At this year’s CES, Samsung apparently couldn’t let Nvidia and Qualcomm steal the show in terms of new mobile chipset announcements. So, while the Korean company hasn’t unveiled any new smartphones or tablets in Nevada, it has introduced an eight-core processor (or octa-core) – the Samsung Exynos 5 Octa.
Yes, eight-core. You read that right, but there’s a catch. See, you’ll never actually be using all eight cores at once, since they’re divided into two separate four-core clusters. Essentially, if you get a device with this processor built-in (cough, Galaxy S IV, cough), you’ll have two quad-core CPUs available. One will feature the ARM Cortex-A7 architecture, being ideal for light loads and consuming very little energy. The other consists of four Cortex-A15 cores, the absolute latest design from ARM. These will handle the tasks in which the most processing power is needed.

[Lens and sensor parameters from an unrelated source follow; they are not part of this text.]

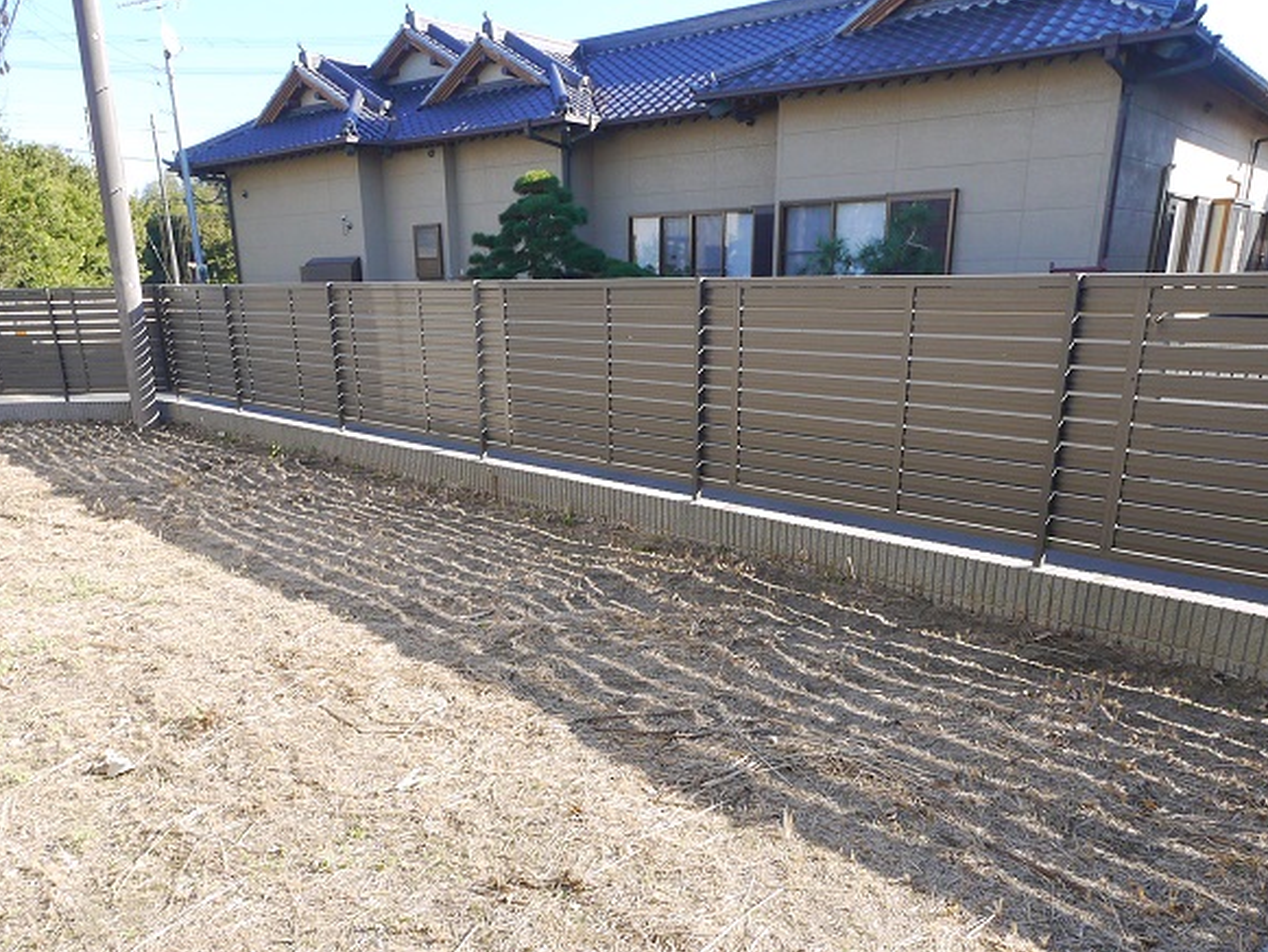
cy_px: 638
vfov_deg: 50.4
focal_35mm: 27
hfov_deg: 65.3
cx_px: 598
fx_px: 989
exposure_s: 1/200
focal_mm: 7
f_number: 5.6
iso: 160
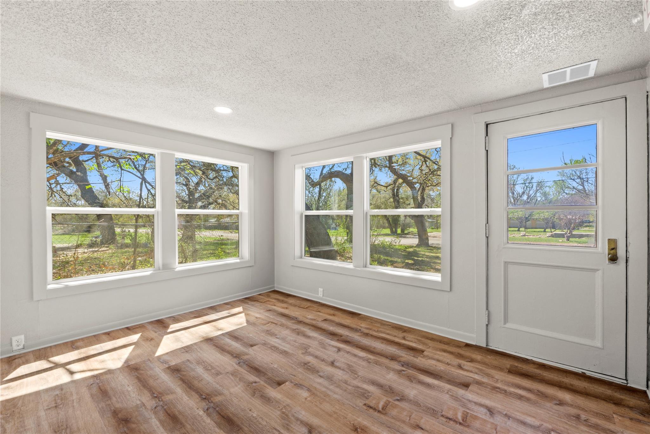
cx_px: 325
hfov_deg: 100.4
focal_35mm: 15
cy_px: 217
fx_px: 271
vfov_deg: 77.3
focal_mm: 10
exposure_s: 1/3
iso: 250
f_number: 11
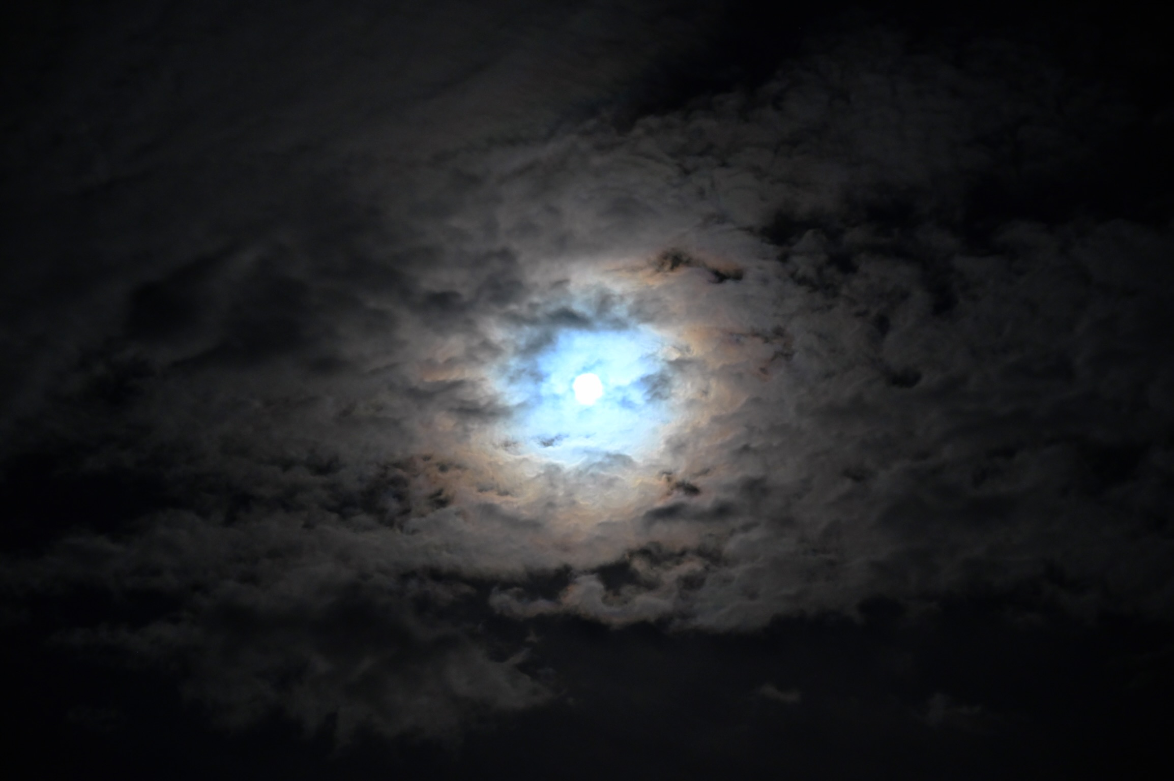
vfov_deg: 19.4
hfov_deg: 28.9
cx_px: 587
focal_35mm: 70
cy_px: 390
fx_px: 2281
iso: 3200
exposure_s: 1/10
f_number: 4
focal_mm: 70
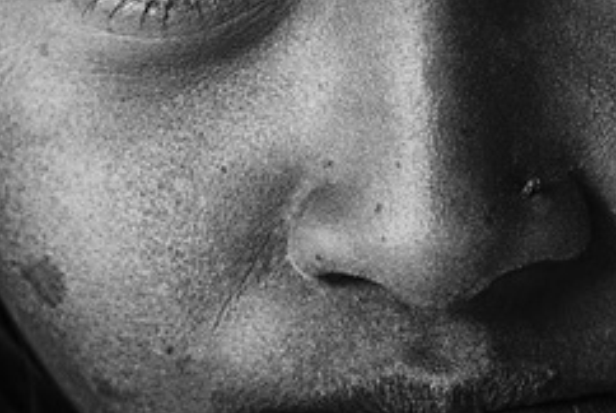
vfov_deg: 2.9
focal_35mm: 479
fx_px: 8206
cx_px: 229
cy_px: -9
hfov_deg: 4.3
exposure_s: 1/1000
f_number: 3.5
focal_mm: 116
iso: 400
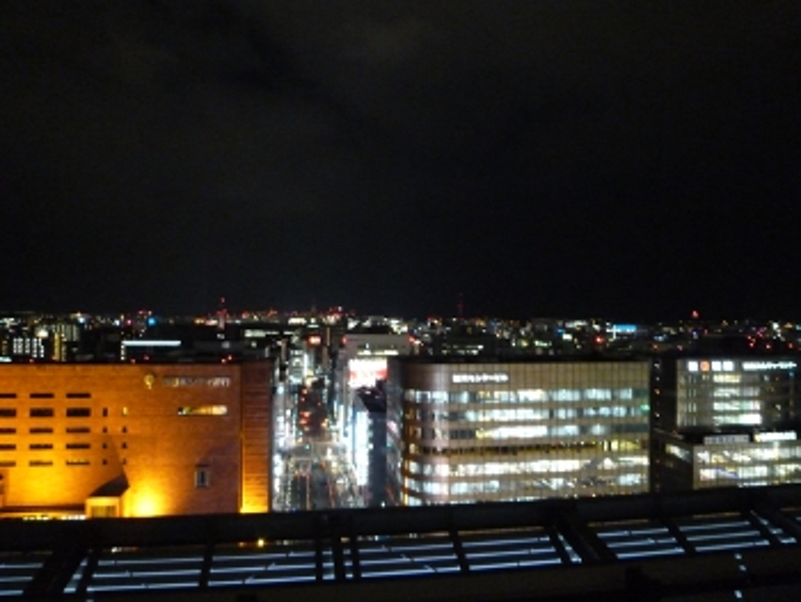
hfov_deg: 69.4
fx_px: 579
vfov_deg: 54.9
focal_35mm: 25
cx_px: 400
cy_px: 301
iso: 800
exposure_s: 1/8
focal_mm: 4.5
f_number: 2.8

This is the first actual announced incarnation of ARM’s big.LITTLE initiative, that aimed to create exactly this sort of pairing between A7 and A15 parts.
So don’t worry, thankfully we haven’t already moved to eight-core (all active at once) designs in the mobile world (which would have happened faster than in the desktop / laptop world had it occurred now).
Samsung claims 70% power saving with this chip compared to its Exynos 5 Dual (also using Cortex-A15 architecture, seen on the Google Nexus 10 tablet so far). All that while reportedly providing twice the 3D rendering power compared to any previous Samsung CPU, including the Exynos 4 Quad seen in the Galaxy S III and Galaxy Note II. So all great, then.
Like all its recently announced competitors from the likes of Nvidia and Qualcomm, the Samsung Exynos 5 Octa is going to be manufactured using a 28 nm process. Which means it’s going to have a good performance / power consumption ratio. Just how good exactly remains to be seen, of course, when the first device to be powered by this beast will start shipping.